El investigador intentó explicar en pocas palabras parte de la enrevesada historia que lo había empujado hasta Estocolmo, intuyendo que para la lógica rectilínea del alma nórdica resultaría bastante inverosímil.
—Con respecto a lo que me cuenta —dijo Ericsson después de reflexionar unos instantes con el ceño adusto y las manos enlazadas—, debo decirle que nada puedo decirle, y perdóneme la redundancia.
—¿Por qué no?
—Existe en Suecia una ley que prohíbe entregar datos sobre las personas, señor Ciabatta. Usted no es policía sueco, ni cuenta con autorización de nuestro gobierno para investigar aquí, y yo no puedo entregarle datos sobre ese o cualquier otro pasajero.
—Se trata de un crimen.
—Lo siento, no puedo ayudarlo.
Se sintió desfallecer.

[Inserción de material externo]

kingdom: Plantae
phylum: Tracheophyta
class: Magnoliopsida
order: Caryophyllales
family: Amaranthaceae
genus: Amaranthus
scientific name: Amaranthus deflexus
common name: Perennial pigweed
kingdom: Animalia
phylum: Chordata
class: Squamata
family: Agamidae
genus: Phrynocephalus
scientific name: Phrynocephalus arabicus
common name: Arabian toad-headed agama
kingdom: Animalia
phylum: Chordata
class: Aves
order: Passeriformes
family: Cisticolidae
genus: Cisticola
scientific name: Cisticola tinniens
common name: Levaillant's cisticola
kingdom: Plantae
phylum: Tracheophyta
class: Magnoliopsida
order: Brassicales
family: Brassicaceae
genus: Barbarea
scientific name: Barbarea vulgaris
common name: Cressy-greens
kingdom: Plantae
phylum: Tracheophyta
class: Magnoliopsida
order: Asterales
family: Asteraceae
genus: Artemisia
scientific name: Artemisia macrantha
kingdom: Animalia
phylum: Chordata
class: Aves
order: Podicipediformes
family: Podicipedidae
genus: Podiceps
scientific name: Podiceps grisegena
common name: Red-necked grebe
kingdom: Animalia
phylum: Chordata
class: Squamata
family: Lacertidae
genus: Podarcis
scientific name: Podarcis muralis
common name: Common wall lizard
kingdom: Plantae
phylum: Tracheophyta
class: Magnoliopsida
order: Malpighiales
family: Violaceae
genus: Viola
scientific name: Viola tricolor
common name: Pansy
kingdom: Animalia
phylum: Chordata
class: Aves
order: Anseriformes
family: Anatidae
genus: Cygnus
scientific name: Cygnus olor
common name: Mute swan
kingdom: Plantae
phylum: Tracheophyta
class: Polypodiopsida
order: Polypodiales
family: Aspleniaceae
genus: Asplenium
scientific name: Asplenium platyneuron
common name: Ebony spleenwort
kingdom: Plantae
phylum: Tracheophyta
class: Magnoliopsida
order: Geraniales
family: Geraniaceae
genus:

No podía resignarse a que el viaje de Valparaíso a Estocolmo terminara en ese callejón sin salida de la legislación sueca. Se llevó la mano a la chaqueta para extraer un cigarrillo. En cuanto Ericsson vio que asomaba una cajetilla, repuso alarmado:
—Espero que no vaya a tener la osadía de encender uno de aquellos objetos cancerígenos, pues me vería en la triste obligación de pedirle que salga de inmediato a satisfacer su adicción al frío.
—Disculpe, sólo me ejercitaba para más tarde —repuso Cayetano maldiciendo la intolerancia y volvió a guardar la cajetilla—. Le explicaba que se trata de un crimen…
—Como si se tratara de dos. La ley es la ley. Si quiere, se toma un aguardiente o come unos arenques ahumados, que están harto buenos esta semana, o se acerca al smörgasbord, todo a cuenta mía, ya que viene de tan lejos, pero de aquí no sale un dato sobre nadie.
—¿Esa sería su última palabra?
—Mire, señor Ciabatta, yo sé que en América Latina las regulaciones de la ley van cambiando en la medida en que la gente conversa —dijo sonrojándose—. Pero aquí eso no ocurre y por eso, entre paréntesis, estamos como estamos. No se haga ilusiones. Si logra esta tarde que el Parlamento modifique la Constitución, entonces vuelva mañana con el diario oficial como testimonio y le doy los datos que necesita y doble ración de arenque y galletitas Vasa, que, por cierto, debería probar, pues no suben el colesterol.
Resonaba demasiado convincente e insobornable, pensó Cayetano. ¿Cuántas coronas habría que ponerle sobre la mesa para que cambiara de actitud? Admitió que se trataba de una especulación improductiva, porque no tenía dinero ni para invitarlo a una vuelta en trineo por el Malären.
Salió del despacho amargado, convencido de que se le escapaba la única posibilidad de dar con la pista que podría guiarlo a los contactos de Agustín en Estocolmo. Bajó en el elevador, cruzó el lobby entre el amoblado clásico y la refulgente vidriera de una joyería, y se encaminó a la salida, donde el gigantón de copa y librea le abrió solícito una de las puertas.
Recién ahí se acordó de la sugerencia de Kim Ruz.
—¿Dónde puedo ubicar a Bo Johansson? —preguntó al portero.
—¿Bo Johansson? Pues muy fácil. Ese soy yo.